疯子要远离。
她静悄悄的从墙后绕了过去,找到那位木商的时候他没喝多,二人把生意谈了姜宜干脆的付了二十两的定银,将阿木算好的木头数量交了上去。
“娘子这给多了,十三两即可。您拿着我的名帖去我店里取木头即可,我在与不在没关系,钱已经结清您直接去即可。”那木商说。
她行礼道谢,本是不打算吃席的,但付过钱了她便和木商还有其余的几位男女商人们喝了几杯,从西苑转出来的时候。
又路过那回廊,又在墙后看见了沐臻,此时湖边就他一人。
四下安静非常,他背着手站在湖边不知在看什么。
她觉着是个好机会。
“将军说笑了...”他才刚开口。
就听扑通一声,整个人被踹到了湖里。
这还不够,姜宜从旁边的花坛里摸出了一块三尺见方的大石,艰难的双手举起来。
水里沐臻呛了几口水,才从水面露头,还未看清人就见一块巨石从天而降。
哗啦一声。
姜宜拍拍手,利落转身。
亭子里有人!
她一怔,只从竹帘后看见一个剪影,那剪影端坐着却不出声,微风吹动他的发丝,竹帘也随风轻轻摆动。

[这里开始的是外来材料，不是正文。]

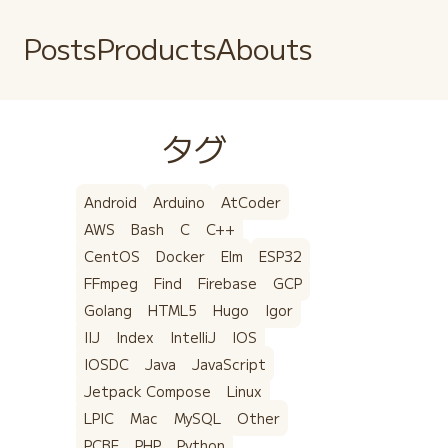
Posts
Products
Abouts
タグ
Android
Arduino
AtCoder
AWS
Bash
C
C++
CentOS
Docker
Elm
ESP32
FFmpeg
Find
Firebase
GCP
Golang
HTML5
Hugo
Igor
IIJ
Index
IntelliJ
IOS
IOSDC
Java
JavaScript
Jetpack Compose
Linux
LPIC
Mac
MySQL
Other
PCBE
PHP
Python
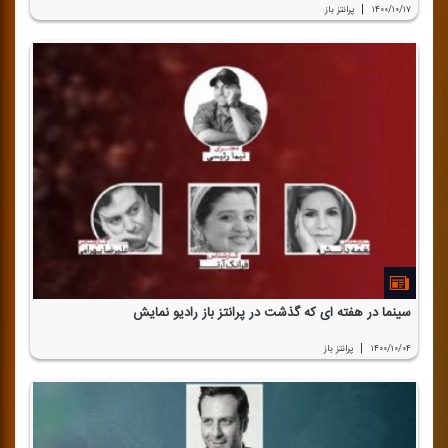
|
۱۴۰۰/۱۰/۱۷
پرانتز باز
سینما در هفته ای كه گذشت در پرانتز باز رادیو نمایش
|
۱۴۰۰/۱۰/۰۴
پرانتز باز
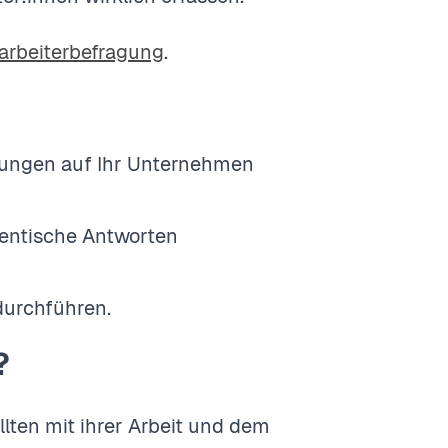
tarbeiterbefragung
.
kungen auf Ihr Unternehmen
hentische Antworten
 durchführen.
?
lten mit ihrer Arbeit und dem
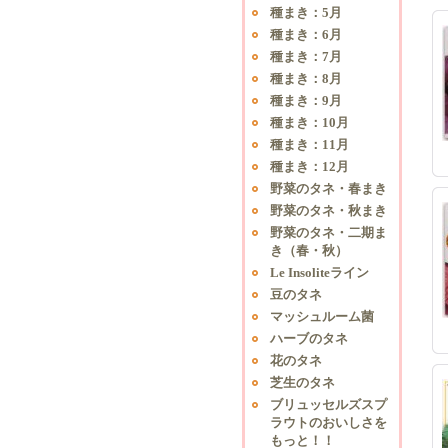
種まき：5月
種まき：6月
種まき：7月
種まき：8月
種まき：9月
種まき：10月
種まき：11月
種まき：12月
野菜のタネ・春まき
野菜のタネ・秋まき
野菜のタネ・二期ま
き（春・秋）
Le Insoliteライン
豆のタネ
マッシュルーム菌
ハーブのタネ
花のタネ
芝生のタネ
ブリュッセルズスプ
ラウトのおいしさを
もっと！！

亭子飞檐上挂着的铃铛叮铃着,湖里被落水下石那人没见再浮上来,四下寂静一片。
那人再帘子后一动不动,她很难断定他是否是活人,朝前走了几步。
竹帘后的人紧握双拳,竹帘后看得更清晰,他能看见她消瘦的面庞玲珑的身姿。
多日未见,诚如不见,只怕见这一次往后日日难熬。
帘外的她瞧见人影的手动了,顿觉不妙,推人下河好落水下石而且对方还是个郡王。
是要被杀头的!
“不知阁下可否为在下保密。”她朝帘后之人拱手说道。
帘后静谧了一瞬,片刻尖锐轻柔的女人声音传来:“娘子砸得好,不必介怀,我不会说出去的。”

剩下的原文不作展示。